Segment Open
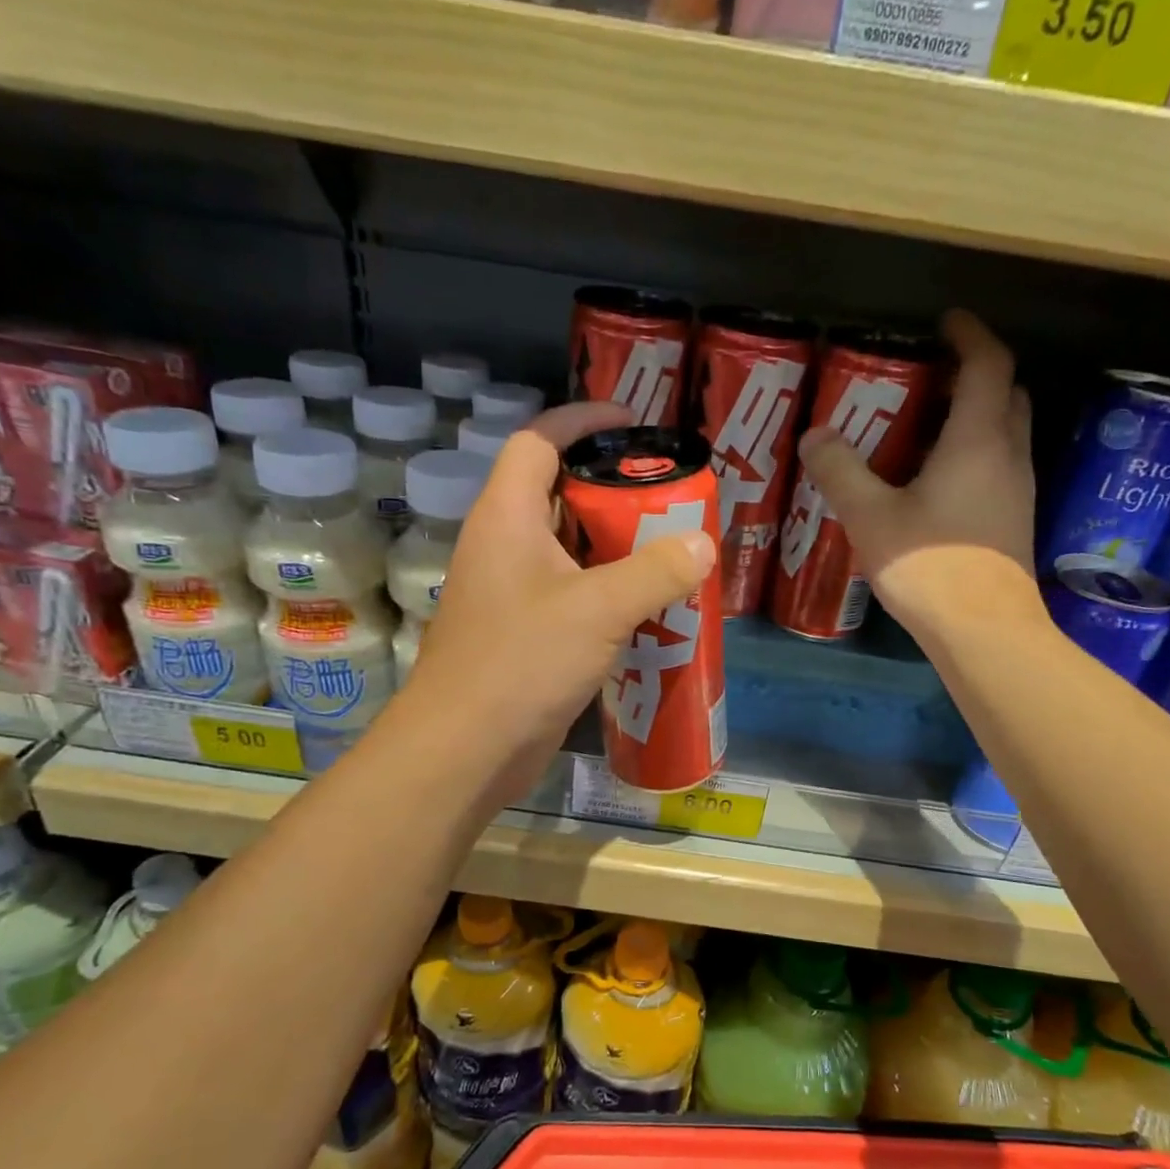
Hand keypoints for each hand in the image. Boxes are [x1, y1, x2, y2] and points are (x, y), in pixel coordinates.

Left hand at [403, 402, 716, 806]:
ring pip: (570, 550)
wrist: (466, 749)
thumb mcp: (598, 609)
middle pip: (560, 494)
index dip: (582, 420)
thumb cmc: (522, 663)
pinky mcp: (526, 634)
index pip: (539, 441)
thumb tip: (703, 543)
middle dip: (614, 489)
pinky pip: (573, 594)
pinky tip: (650, 607)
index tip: (634, 423)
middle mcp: (506, 545)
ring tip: (673, 547)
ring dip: (617, 546)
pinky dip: (609, 591)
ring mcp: (513, 593)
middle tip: (671, 497)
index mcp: (508, 517)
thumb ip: (655, 571)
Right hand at [795, 310, 1045, 641]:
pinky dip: (972, 454)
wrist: (983, 631)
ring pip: (1004, 432)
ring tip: (922, 428)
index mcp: (978, 439)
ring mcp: (1017, 490)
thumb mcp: (871, 517)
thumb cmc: (929, 566)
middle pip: (1006, 394)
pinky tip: (932, 483)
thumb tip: (815, 435)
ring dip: (973, 416)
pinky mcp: (1012, 522)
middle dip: (974, 374)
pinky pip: (997, 466)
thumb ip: (841, 472)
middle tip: (929, 378)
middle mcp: (1008, 455)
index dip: (969, 334)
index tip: (945, 322)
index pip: (988, 363)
Segment Closed
What you will do: Copy nothing but the lines from the first one in the listing through the line with "middle mcp: (506, 545)", and omit the pictures.

Exercise response:
Hand keypoints for each hand in the image. Boxes are [x1, y1, x2, y2] and points are (x, y), in pixel coordinates.

Left hand at [403, 402, 716, 806]:
ring pip: (570, 550)
wrist: (466, 749)
thumb mcp: (598, 609)
middle pip: (560, 494)
index dip: (582, 420)
thumb cmc: (522, 663)
pinky mcp: (526, 634)
index pip: (539, 441)
thumb tip: (703, 543)
middle dip: (614, 489)
pinky pip: (573, 594)
pinky tip: (650, 607)
index tip: (634, 423)
middle mcp: (506, 545)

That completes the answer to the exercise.